Following a tip from the last NE survey, today we look at 15 years of named entity research in:
- Nadeau, David and Satoshi Sekine (2007) A survey of named entity recognition and classification. Linguisticae Investigationes 30(1):3–26.
This paper is extracted from the literature survey for Nadeau’s thesis on semi-supervised NE. Nice work!
It surveys work in many languages and language families, many genres of text or spoken transcription, and many entity types ranging from highly general to very specific.
It surveys the shift from hand-written patterns (not dead yet, especially in conjunction with learned feature weights) to supervised learning to semi-supervised learning, with a detour through approximate dictionary-matching methods such as soundex, edit distance and Jaro-Winkler. They call bootstrapping from sources like Wikipedia unsupervised because the exact task isn’t labeled, but they feel semi-supervised to me.
Mainly, I wanted to read this for the overview of features, which they cover far better than any other survey I’ve seen, breaking features down into (1) word-level features, such as case, punctuation, word shape, part-of-speech, morphology, and word function, (2) list lookup features such as common words, known entities, and entity cues (e.g. “Mr.” or “Corp.”), and (3) document and corpus features, such as multiple occurrence voting, local syntactic context, document meta-information and corpus frequency information.
They also cover eval, but I think this has been rather weak in the field, so I wouldn’t get too carried away with MUC or ACE-type evals.

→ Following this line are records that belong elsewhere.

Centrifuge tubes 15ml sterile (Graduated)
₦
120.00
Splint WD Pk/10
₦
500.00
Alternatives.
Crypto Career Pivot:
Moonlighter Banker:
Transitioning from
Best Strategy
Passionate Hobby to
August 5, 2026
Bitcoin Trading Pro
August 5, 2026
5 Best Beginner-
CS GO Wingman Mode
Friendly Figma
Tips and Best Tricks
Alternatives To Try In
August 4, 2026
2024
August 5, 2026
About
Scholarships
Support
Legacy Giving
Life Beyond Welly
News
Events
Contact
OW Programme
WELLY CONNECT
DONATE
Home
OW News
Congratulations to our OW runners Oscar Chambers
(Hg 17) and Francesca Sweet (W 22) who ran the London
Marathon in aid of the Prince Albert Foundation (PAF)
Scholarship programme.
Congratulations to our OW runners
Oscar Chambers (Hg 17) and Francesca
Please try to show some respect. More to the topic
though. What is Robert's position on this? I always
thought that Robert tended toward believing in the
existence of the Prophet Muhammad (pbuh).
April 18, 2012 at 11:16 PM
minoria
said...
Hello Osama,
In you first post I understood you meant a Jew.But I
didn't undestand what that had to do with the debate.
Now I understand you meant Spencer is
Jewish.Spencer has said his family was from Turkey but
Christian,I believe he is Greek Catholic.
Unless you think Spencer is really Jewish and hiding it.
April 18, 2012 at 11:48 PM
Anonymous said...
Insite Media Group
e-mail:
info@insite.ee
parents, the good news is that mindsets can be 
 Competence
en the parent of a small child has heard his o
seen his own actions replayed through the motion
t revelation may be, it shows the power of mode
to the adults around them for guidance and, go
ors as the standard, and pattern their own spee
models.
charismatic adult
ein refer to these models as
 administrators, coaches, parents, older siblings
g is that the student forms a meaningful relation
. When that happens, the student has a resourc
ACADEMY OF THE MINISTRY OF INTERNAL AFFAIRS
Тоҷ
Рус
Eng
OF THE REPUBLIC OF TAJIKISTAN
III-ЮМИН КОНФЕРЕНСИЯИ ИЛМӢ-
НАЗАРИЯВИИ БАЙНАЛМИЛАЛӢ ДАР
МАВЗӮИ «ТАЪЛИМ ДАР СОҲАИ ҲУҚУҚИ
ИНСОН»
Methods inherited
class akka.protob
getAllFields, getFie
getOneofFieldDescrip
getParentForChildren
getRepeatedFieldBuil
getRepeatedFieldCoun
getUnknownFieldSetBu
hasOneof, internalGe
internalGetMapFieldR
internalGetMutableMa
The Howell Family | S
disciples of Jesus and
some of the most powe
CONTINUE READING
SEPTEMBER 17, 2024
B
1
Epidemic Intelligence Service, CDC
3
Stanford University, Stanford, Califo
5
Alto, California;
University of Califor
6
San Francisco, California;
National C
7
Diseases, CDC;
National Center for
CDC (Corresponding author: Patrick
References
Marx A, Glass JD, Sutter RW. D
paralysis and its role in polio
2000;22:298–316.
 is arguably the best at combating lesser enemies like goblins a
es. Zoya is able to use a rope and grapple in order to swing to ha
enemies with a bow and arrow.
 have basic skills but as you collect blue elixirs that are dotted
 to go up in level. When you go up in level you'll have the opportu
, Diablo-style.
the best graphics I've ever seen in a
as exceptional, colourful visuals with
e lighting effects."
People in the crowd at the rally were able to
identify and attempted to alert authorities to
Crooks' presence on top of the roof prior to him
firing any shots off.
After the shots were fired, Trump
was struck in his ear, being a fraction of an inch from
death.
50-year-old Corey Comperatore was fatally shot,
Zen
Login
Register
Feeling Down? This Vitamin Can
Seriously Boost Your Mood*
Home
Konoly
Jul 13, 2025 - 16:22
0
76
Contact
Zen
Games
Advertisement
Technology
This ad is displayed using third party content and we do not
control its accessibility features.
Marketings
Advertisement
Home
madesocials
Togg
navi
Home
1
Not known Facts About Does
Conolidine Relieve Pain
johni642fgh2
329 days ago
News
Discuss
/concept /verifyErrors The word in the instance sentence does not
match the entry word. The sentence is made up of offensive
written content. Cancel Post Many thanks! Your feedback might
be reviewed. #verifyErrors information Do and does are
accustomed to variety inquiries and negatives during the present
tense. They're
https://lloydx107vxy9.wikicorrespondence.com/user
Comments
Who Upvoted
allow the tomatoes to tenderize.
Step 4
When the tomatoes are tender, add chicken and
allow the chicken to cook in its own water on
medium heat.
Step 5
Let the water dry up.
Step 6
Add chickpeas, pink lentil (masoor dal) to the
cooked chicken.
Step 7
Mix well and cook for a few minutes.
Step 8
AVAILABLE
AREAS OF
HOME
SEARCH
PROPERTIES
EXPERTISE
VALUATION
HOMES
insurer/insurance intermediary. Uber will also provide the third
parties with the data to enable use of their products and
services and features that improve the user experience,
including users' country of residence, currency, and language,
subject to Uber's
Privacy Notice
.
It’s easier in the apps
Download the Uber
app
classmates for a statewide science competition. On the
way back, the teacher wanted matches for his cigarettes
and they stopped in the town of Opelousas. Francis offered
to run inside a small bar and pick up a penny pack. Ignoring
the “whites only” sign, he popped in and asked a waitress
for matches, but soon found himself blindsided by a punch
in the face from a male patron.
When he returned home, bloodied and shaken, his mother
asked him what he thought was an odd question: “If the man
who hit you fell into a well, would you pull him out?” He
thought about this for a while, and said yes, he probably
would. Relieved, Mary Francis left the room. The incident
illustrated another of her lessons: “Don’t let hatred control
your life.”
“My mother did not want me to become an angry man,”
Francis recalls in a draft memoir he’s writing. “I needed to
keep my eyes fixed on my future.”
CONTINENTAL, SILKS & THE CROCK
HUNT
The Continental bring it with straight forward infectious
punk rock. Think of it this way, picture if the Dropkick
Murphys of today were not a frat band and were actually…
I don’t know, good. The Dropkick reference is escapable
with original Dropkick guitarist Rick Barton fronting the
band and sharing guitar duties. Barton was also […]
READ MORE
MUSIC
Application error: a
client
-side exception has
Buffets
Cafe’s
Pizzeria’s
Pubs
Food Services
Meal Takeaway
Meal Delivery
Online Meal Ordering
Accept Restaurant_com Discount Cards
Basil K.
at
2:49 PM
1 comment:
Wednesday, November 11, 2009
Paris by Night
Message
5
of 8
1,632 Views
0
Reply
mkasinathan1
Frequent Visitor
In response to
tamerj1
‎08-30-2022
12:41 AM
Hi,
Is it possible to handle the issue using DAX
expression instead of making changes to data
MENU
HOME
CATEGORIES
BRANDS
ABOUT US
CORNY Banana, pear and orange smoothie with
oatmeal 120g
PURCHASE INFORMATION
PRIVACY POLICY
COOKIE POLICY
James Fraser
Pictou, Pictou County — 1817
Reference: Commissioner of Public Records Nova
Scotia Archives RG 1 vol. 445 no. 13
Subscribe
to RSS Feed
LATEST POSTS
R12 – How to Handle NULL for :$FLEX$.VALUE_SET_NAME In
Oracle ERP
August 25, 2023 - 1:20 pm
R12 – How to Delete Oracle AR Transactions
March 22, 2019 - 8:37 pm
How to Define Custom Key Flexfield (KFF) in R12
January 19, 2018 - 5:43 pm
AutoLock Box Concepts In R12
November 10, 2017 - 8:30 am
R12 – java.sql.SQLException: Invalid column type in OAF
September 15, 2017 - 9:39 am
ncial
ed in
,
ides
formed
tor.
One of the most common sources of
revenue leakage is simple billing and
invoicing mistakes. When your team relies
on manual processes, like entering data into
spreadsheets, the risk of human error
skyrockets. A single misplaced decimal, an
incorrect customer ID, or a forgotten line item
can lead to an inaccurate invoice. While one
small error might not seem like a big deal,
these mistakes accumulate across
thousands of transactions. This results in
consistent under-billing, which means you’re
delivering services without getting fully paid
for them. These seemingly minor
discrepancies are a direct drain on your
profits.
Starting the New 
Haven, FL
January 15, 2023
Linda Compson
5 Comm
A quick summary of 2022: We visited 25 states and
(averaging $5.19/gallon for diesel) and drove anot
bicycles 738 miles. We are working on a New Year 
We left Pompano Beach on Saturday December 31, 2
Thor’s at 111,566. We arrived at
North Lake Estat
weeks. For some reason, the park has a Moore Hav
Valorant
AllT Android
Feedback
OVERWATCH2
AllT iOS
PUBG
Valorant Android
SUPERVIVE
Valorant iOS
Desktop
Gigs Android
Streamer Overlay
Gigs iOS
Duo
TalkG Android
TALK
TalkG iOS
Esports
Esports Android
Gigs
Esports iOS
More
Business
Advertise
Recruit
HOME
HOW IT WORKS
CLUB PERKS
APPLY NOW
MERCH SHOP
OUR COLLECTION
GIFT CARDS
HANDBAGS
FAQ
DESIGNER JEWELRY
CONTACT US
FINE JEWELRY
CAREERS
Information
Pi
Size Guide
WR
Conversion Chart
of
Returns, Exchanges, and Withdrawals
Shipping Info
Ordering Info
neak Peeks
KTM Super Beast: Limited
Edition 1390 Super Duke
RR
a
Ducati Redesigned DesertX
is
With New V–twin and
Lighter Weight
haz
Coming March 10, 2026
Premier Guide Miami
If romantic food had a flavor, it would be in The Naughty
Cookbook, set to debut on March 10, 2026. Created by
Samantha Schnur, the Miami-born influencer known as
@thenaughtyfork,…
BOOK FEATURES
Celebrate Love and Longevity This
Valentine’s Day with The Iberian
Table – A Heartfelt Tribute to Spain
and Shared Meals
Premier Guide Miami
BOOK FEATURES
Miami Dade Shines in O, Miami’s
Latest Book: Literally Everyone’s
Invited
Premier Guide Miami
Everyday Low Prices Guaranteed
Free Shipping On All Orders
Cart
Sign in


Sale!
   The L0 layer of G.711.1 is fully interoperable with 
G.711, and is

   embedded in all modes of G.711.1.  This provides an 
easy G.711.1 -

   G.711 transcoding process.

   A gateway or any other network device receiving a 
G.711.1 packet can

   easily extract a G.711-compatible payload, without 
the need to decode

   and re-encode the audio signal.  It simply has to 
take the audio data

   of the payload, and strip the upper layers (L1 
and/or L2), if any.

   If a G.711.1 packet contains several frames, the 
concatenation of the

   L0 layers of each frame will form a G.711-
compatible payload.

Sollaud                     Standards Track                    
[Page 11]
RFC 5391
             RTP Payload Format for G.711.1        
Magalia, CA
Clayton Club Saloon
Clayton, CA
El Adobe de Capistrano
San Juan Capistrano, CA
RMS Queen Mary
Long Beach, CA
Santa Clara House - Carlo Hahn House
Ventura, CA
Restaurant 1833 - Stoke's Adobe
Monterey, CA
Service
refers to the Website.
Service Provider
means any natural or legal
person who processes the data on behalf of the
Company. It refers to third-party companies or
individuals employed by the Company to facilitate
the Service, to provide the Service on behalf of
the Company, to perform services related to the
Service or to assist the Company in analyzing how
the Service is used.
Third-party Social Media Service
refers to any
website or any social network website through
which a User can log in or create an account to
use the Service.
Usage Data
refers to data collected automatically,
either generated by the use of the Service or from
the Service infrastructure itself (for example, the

In my mind, this survey needs a discussion of the following techniques to be brought up to date:
- Dan Roth’s joint relation/entity model and other joint inference systems such as Finkel and Manning’s parsing/entity model (the survey does talk about Grishman and Heng’s coref/entity model)
- Finkel et al.’s long-distance model with Gibbs sampling for inference
- Ando and Zhang’s feature induction method and similar clustering-type unsupervised methods
- Committee-based methods, which I’m not even sure have been used in this domain other than for mixing forward and backward Markovian models
- Domain adaptation methods, such as Finkel’s hierarchal models or Daume’s frustratingly simple adaptation
- Nested named entities, as found in the Genia corpus
- Parsing-based approaches such as Finkel and Manning’s approach to nested entities
Another thing that’d be good to include in a broader survey would be the encoding of chunking problems as tagging problems, which the Ratinov and Roth paper touched on, but didn’t explore fully.
What I liked about this paper is that it avoided categorial conclusions about what works and what doesn’t — I think the jury’s still out on that one.